Partners for Our Children

Strive

Overview

Partners for Our Children (P4C) has been working in close collaboration, since 2014, with the Washington State Department of Children Youth and Families (DCYF), and over 100 key partners to develop and test and adapt the Strive Supervised Family Time program. Strive is a parent education and support program that aims to engage parents in the visitation process, assist parents in preparing for high quality family time with their children, and promote child safety. Strive uses a strengths-based, trauma-informed approach to help parents create a positive environment for nurturing their relationship with their child(ren) within the context of supervised family time.

The need: Every day in the US, over 400,000 children and youth are living in foster or relative care. Their parents have a court-ordered right to see them in “supervised family time visits” but parents describe this time as terrifying, emotional and traumatic, mainly because they are being watched and judged without knowing what to expect at a time when the stakes couldn’t be higher.

Partners for Our Children wants to change systems and promote child safety, positive family functioning, and reduce trauma for parents and children. We see Family Time as an opportunity to engage parents and we developed the Strive Supervised Family Time ProgramTM to increase the quality of visits between parents and their children, reduce the trauma, and increase the likelihood of successful reunification.. Strive’s strengths-based approach improves the family time experience by building trusted relationships between parents and the professionals involved in their family time, fostering a sense of hope. This helps parents engage more fully in family time and ultimately, creates positive emotional connections with their children that are healing and reduce trauma.
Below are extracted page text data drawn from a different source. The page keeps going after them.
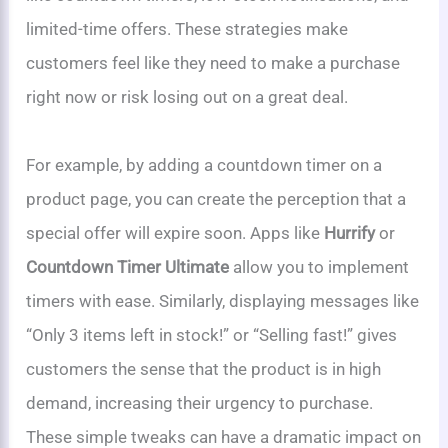
limited-time offers. These strategies make
customers feel like they need to make a purchase
right now or risk losing out on a great deal.
For example, by adding a countdown timer on a
product page, you can create the perception that a
special offer will expire soon. Apps like
Hurrify
or
Countdown Timer Ultimate
allow you to implement
timers with ease. Similarly, displaying messages like
“Only 3 items left in stock!” or “Selling fast!” gives
customers the sense that the product is in high
demand, increasing their urgency to purchase.
These simple tweaks can have a dramatic impact on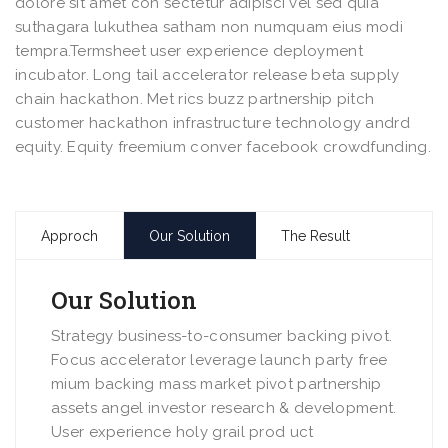
dolore sit amet con sectetur adipisci vel sed quia
suthagara lukuthea satham non numquam eius modi
tempra.Termsheet user experience deployment
incubator. Long tail accelerator release beta supply
chain hackathon. Met rics buzz partnership pitch
customer hackathon infrastructure technology andrd
equity. Equity freemium conver facebook crowdfunding.
Approch
Our Solution
The Result
Our Solution
Strategy business-to-consumer backing pivot.
Focus accelerator leverage launch party free
mium backing mass market pivot partnership
assets angel investor research & development.
User experience holy grail prod uct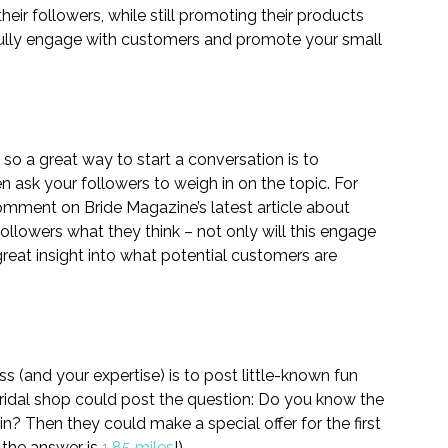
eir followers, while still promoting their products 
fully engage with customers and promote your small 
 so a great way to start a conversation is to 
 ask your followers to weigh in on the topic. For 
comment on Bride Magazine’s latest article about 
ollowers what they think – not only will this engage 
great insight into what potential customers are 
(and your expertise) is to post little-known fun 
bridal shop could post the question: Do you know the 
n? Then they could make a special offer for the first 
 the answer is 
1.85 miles
!)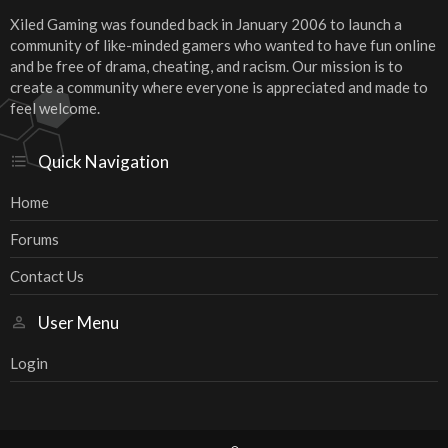
Xiled Gaming was founded back in January 2006 to launch a
community of like-minded gamers who wanted to have fun online
and be free of drama, cheating, and racism. Our mission is to
create a community where everyone is appreciated and made to
feel welcome.
Quick Navigation
Home
Forums
Contact Us
User Menu
Login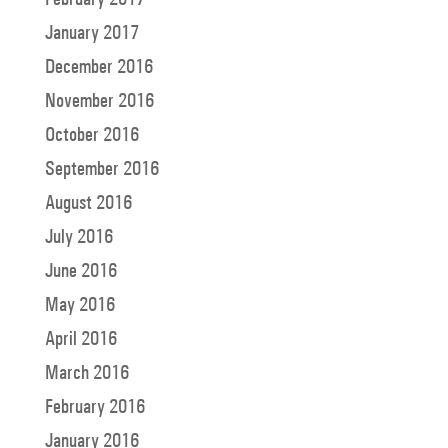
January 2017
December 2016
November 2016
October 2016
September 2016
August 2016
July 2016
June 2016
May 2016
April 2016
March 2016
February 2016
January 2016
P4C has developed a five week in-person version of the Strive program and are developing an eLearning version which integrates Strive principles and has options for both providers and parents. Adapted to an eLearning, this format of the Strive-based training could be used to train all family time supervisors in the principles for supporting parents, ensuring greater consistency in visit supervision across the state and maximizing the quality of family time. The parent version is a complementary training option that would provide support, knowledge, and skills for parents for their family time. This eLearning modality allows for self-directed learning for both providers and parents to minimize barriers currently encountered with in-person Strive delivery, provides cost effective options to standardize family time provider training more broadly, especially when the in-person program is not feasible.